Dane tekstu dla wyniku: 1
Identyfikator tekstu: PWN_3102000000006
Tytuł:
Wydawca: Wyd. Literackie
Źródło: Panopticum
Kanał: #kanal_ksiazka
Typ: #typ_fakt
Autorzy: Tadeusz Kwiatkowski,  
Data publikacji: 1995
Kiedyś, z początkiem lat pięćdziesiątych, Kisiel zagalopował się: powiedział w większym towarzystwie, że Stalin jest idiotą i dodał coś tam jeszcze. Co - nie pamiętam. Oczywiście nie obeszło się bez przykrych skutków.
Dwóch młodych pisarzy poleciało od razu do KW i zdało relację z jego wypowiedzi. Wezwano ówczesnego prezesa Oddziału na ulicę św. Tomasza, poźniej L. Solskiego, gdzie mieściła się siedziba partii, no i zaczęła się debata, co z tym fantem zrobić. Otwinowski starał się zlekceważyć całą tę historię, lecz ówcześni dygnitarze nie chcieli za nic puścić tego płazem. Jednocześnie zdawali sobie sprawę, że jeśli Kisiel zostanie oficjalnie pociągnięty do odpowiedzialności, sprawa stanie się głośna w kraju i dotrze do ambasady radzieckiej.
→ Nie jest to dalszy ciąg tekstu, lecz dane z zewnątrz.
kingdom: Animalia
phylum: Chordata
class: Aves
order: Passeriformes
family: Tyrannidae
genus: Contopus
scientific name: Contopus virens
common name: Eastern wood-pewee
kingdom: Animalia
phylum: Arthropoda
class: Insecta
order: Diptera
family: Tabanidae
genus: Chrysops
Rada w radę postanowiono, że Oddział zwróci się do sądu koleżeńskiego, który wyciągnie odpowiednie wnioski i sam zadecyduje o rozmiarze kary dla niefortunnego pyskacza. Zebrał się więc sąd złożony z zasłużonych pisarzy, poproszono Kisiela, aby powiedział coś na swoją obronę, bo rzecz była o wiele poważniejsza, aniżeli sobie wyobrażał. Byłem obecny na tym zebraniu jako sekretarz Oddziału i notowałem przebieg dyskusji. Kisiel nie tylko że nie wycofał się ze swego oświadczenia, lecz dodał jeszcze kilka innych epitetów pod adresem Stalina, które członkowie sądu puścili mimo uszu. Po czym pozwolono Kisielowi wyjść. No i zaczęła się narada. Ciężka chmura wisiała nad oskarżonym.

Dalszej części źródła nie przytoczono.